# CF Helicopters (From: Replace the Herc!)



## Kirkhill (5 Jan 2005)

Again I find myself agreeing with you Art.

The only thing I would add, is that I think the service should also include Helicopters -  Especially helicopters that could be carried inside the Aircraft (When I was a kid Thunderbird 2 was always my favourite - sometimes you never grow up).

Half-a-dozen Aircraft (at least) capable of lifting something like 4 Cormorants or Cyclones and a 6-pack of Griffons at once.  Helos ready to lift in 1-4 hours of landing.

Think of the possibilities for Domestic operations in the Arctic as well as the possibilities if coupled with pre-positioned ships.  (This solves the problem of under-utilized, under-maintained helos sitting idle in ships while supplying capabilities and flexibility and speed).

When do we go into business?  Anybody got the cash on hand they wish to contribute?

Chris.


----------



## Ex-Dragoon (5 Jan 2005)

> The EH 101 was the only game in town for a decade, but the government stalled until there was a semi-viable alternative (prototype) helicopter available just to "save face")



Careful some of the air types have here have seen the Cyclone even flown in it and seem to pretty hapy about it. Unless you know something more about this helicopter then they do.....


----------



## aesop081 (5 Jan 2005)

Ex-Dragoon said:
			
		

> Careful some of the air types have here have seen the Cyclone even flown in it and seem to pretty hapy about it. Unless you know something more about this helicopter then they do.....



This thread is about replacing the C-130 right ? Ex-D's comment is bang on.  Unless a-majoor is willing to remuster to pilot, nav or aesop, and be willing to continue flying sea kings for another 10 years..... We have (the air types) expressed our feelings on the matter since we are the ones who will have to fly the thing. We are buying a good aircraft made by a more than reputable manufacturer, period!


----------



## Kirkhill (6 Jan 2005)

Glad you are happy Aesop.  And I have no reason to doubt that the Cyclone will do the job you guys need to do and get you back on deck.  As you say Sikorsky has a long and good track record.  I think though that a-majoor's point stands.  At the time Mulroney and Campbell were pimping the EH-101 it was the only game in town.  It remained the only game in town until the Cyclone came along.  

The competition extended, fortuitously or not I don't know, past the point where the Cyclone was finally air certified.  It is still not in series production and there are no (to my knowledge) pre-existing military operators - both preconditions for the competition winner at one point.  Both conditions appear to have been dropped.  Or maybe I am just recollecting the history of the competition poorly.

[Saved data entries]
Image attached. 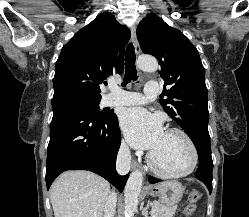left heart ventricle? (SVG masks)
Here are the masks:
<instances>
[{
	"instance_id": "b2bd125f",
	"label": "left heart ventricle",
	"mask_w": 249,
	"mask_h": 217,
	"mask_svg": "<svg viewBox=\"0 0 249 217\" xmlns=\"http://www.w3.org/2000/svg\"><path fill=\"white\" fill-rule=\"evenodd\" d=\"M151 152L156 165L165 171H183L191 162L188 144L176 133H164L159 145Z\"/></svg>"
}]
</instances>
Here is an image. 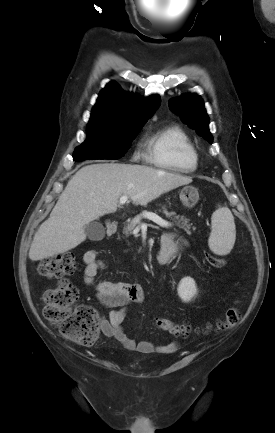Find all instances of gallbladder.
I'll return each instance as SVG.
<instances>
[{
    "mask_svg": "<svg viewBox=\"0 0 275 433\" xmlns=\"http://www.w3.org/2000/svg\"><path fill=\"white\" fill-rule=\"evenodd\" d=\"M85 233L92 241H99L105 236V228L100 222L94 221L85 226Z\"/></svg>",
    "mask_w": 275,
    "mask_h": 433,
    "instance_id": "gallbladder-1",
    "label": "gallbladder"
}]
</instances>
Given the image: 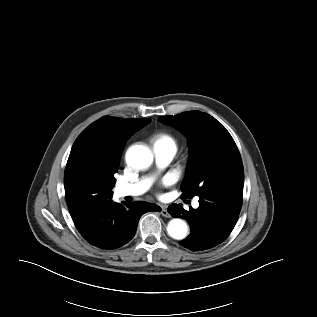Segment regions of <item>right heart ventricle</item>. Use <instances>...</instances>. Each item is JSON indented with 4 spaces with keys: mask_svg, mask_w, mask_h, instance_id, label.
I'll use <instances>...</instances> for the list:
<instances>
[{
    "mask_svg": "<svg viewBox=\"0 0 317 317\" xmlns=\"http://www.w3.org/2000/svg\"><path fill=\"white\" fill-rule=\"evenodd\" d=\"M154 145L162 146V147H170L176 150V140L173 136L167 133L157 134L153 138Z\"/></svg>",
    "mask_w": 317,
    "mask_h": 317,
    "instance_id": "obj_1",
    "label": "right heart ventricle"
}]
</instances>
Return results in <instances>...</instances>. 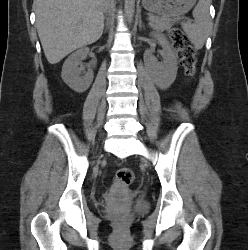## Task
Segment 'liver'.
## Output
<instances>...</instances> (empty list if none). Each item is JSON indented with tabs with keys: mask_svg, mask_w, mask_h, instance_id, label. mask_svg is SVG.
Segmentation results:
<instances>
[{
	"mask_svg": "<svg viewBox=\"0 0 248 250\" xmlns=\"http://www.w3.org/2000/svg\"><path fill=\"white\" fill-rule=\"evenodd\" d=\"M106 0H34L36 28L50 64L96 42L103 33Z\"/></svg>",
	"mask_w": 248,
	"mask_h": 250,
	"instance_id": "obj_1",
	"label": "liver"
}]
</instances>
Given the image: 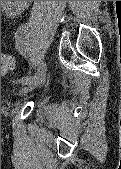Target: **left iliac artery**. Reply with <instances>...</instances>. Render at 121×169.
Here are the masks:
<instances>
[{
	"label": "left iliac artery",
	"mask_w": 121,
	"mask_h": 169,
	"mask_svg": "<svg viewBox=\"0 0 121 169\" xmlns=\"http://www.w3.org/2000/svg\"><path fill=\"white\" fill-rule=\"evenodd\" d=\"M23 31H25V26H20V30H16V34L14 35V42H15V51H18V54H25V49L22 48V43H23ZM46 70V65L41 64L39 70L37 71L38 73L34 75H29V76H24L21 79L18 80L19 84L26 85L28 84L31 80L37 78L39 75L44 74Z\"/></svg>",
	"instance_id": "obj_1"
}]
</instances>
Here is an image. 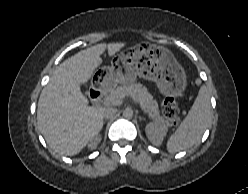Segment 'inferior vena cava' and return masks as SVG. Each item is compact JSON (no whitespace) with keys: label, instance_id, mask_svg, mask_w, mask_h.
Masks as SVG:
<instances>
[{"label":"inferior vena cava","instance_id":"obj_1","mask_svg":"<svg viewBox=\"0 0 248 194\" xmlns=\"http://www.w3.org/2000/svg\"><path fill=\"white\" fill-rule=\"evenodd\" d=\"M117 112V109L114 107H106L103 110V116L107 119L111 118L113 115H115Z\"/></svg>","mask_w":248,"mask_h":194}]
</instances>
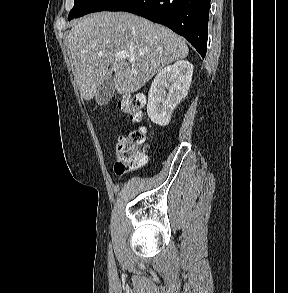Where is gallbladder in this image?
I'll return each mask as SVG.
<instances>
[{
  "instance_id": "bac80fb5",
  "label": "gallbladder",
  "mask_w": 288,
  "mask_h": 293,
  "mask_svg": "<svg viewBox=\"0 0 288 293\" xmlns=\"http://www.w3.org/2000/svg\"><path fill=\"white\" fill-rule=\"evenodd\" d=\"M115 82L113 76L104 81L97 89L95 100L98 105H106L113 97Z\"/></svg>"
}]
</instances>
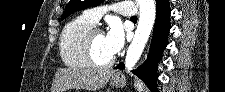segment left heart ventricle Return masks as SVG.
I'll return each mask as SVG.
<instances>
[{
    "label": "left heart ventricle",
    "mask_w": 225,
    "mask_h": 92,
    "mask_svg": "<svg viewBox=\"0 0 225 92\" xmlns=\"http://www.w3.org/2000/svg\"><path fill=\"white\" fill-rule=\"evenodd\" d=\"M92 52L98 63H106L113 58L108 49L105 33H98L94 36Z\"/></svg>",
    "instance_id": "left-heart-ventricle-1"
}]
</instances>
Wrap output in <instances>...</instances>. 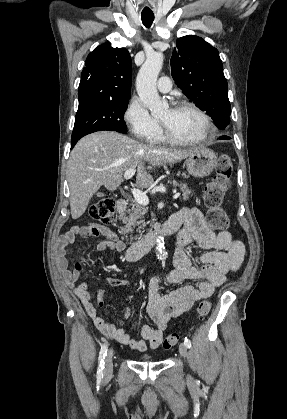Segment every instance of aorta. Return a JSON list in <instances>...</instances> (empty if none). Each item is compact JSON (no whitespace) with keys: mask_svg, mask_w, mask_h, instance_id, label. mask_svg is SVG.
<instances>
[{"mask_svg":"<svg viewBox=\"0 0 287 419\" xmlns=\"http://www.w3.org/2000/svg\"><path fill=\"white\" fill-rule=\"evenodd\" d=\"M164 56L161 52H154L147 56L136 78V89L142 103L151 111L153 116L163 113L164 104L156 88L158 74L163 65ZM156 256L158 259L166 258L164 239L158 237Z\"/></svg>","mask_w":287,"mask_h":419,"instance_id":"762f6f07","label":"aorta"}]
</instances>
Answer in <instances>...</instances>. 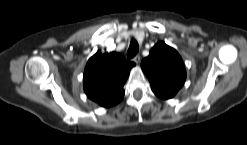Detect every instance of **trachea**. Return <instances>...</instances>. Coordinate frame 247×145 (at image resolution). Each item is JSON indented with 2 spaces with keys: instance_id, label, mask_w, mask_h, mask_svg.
<instances>
[{
  "instance_id": "1",
  "label": "trachea",
  "mask_w": 247,
  "mask_h": 145,
  "mask_svg": "<svg viewBox=\"0 0 247 145\" xmlns=\"http://www.w3.org/2000/svg\"><path fill=\"white\" fill-rule=\"evenodd\" d=\"M138 51H139V45H138L137 41L131 40L129 49L127 51V58L128 59L133 58L134 56H136Z\"/></svg>"
}]
</instances>
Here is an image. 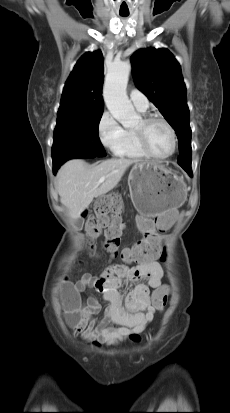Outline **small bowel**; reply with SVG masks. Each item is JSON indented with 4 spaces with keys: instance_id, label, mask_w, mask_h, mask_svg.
Segmentation results:
<instances>
[{
    "instance_id": "c3829d8e",
    "label": "small bowel",
    "mask_w": 230,
    "mask_h": 413,
    "mask_svg": "<svg viewBox=\"0 0 230 413\" xmlns=\"http://www.w3.org/2000/svg\"><path fill=\"white\" fill-rule=\"evenodd\" d=\"M178 221L175 211L169 210L162 218H137L136 225L140 231H170ZM163 276V268L154 260L132 267L110 265L98 278L84 274L77 283L63 287L64 304L70 296L77 297V309L69 311L66 308L67 321L75 333L96 346L115 345L126 339L137 340V335L144 331L153 320L155 311L159 310L153 303V295H169V286L162 284ZM143 279L147 284L139 283ZM126 282L138 284L130 293L123 295L121 288ZM88 288L100 292L108 302L102 317H97L102 306L96 296L91 295L86 300L81 298ZM150 288L153 289L152 294Z\"/></svg>"
}]
</instances>
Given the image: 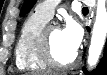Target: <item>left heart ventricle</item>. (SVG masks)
<instances>
[{"mask_svg": "<svg viewBox=\"0 0 107 75\" xmlns=\"http://www.w3.org/2000/svg\"><path fill=\"white\" fill-rule=\"evenodd\" d=\"M50 42L54 56L59 62H69L75 55V52L66 45L61 30L56 27L50 31Z\"/></svg>", "mask_w": 107, "mask_h": 75, "instance_id": "left-heart-ventricle-1", "label": "left heart ventricle"}]
</instances>
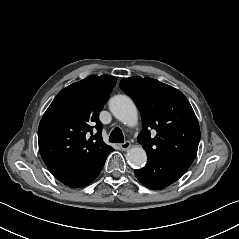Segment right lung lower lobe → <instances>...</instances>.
I'll list each match as a JSON object with an SVG mask.
<instances>
[{
    "label": "right lung lower lobe",
    "instance_id": "obj_1",
    "mask_svg": "<svg viewBox=\"0 0 239 239\" xmlns=\"http://www.w3.org/2000/svg\"><path fill=\"white\" fill-rule=\"evenodd\" d=\"M114 149L111 147L88 163L59 164L47 166L60 182L68 187L79 188L91 183L101 172L106 158Z\"/></svg>",
    "mask_w": 239,
    "mask_h": 239
}]
</instances>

### What you have to do
Please pick up the forum thread on Canadian Forces helicopters right after its final sentence and keep it going.

### Solved problem
I don't think the reference was as much a slam at the Cyclone as a slam at the competition and the Government.

Cheers.


----------



## Infanteer (6 Jan 2005)

I agree with Kirkhill - I think the snipe was at the politics of the issue (just as there will be politics with a Herc replacement) rather then at the airframe.   As far as I am concerned, Inch has given the Cyclone the thumbs up, so it looks like we managed to salvage something sweet out of a shitty political deal....too bad we couldn't have done that with the LSVW, the Iltis, etc, etc.....


----------



## Ex-Dragoon (6 Jan 2005)

Maybe but my problem was with "semi viable alternative" which to me means second rate or crap.


----------



## a_majoor (6 Jan 2005)

By semi-viable alternative, I was reffering to the fact the Cyclone is not yet in series production, wheras the EH 101 has been in service for many years. I am all for the Sea King drivers; why not get them the kit they need right away (available since the 1990's), rather than having to wait an additional five or more years to get the Cyclones in service?

The same logic applies to the air transport idea. If some smart operators get on this right away, the capability will exist very soon, whereas if we wait for Ottawa, by the time some decisions are made and some hardware purchased, at least a decade will have passed. Do we want to look at the same headlines about a disaster or deployment in 2015 because no one is willing to take action?


----------



## Ex-Dragoon (6 Jan 2005)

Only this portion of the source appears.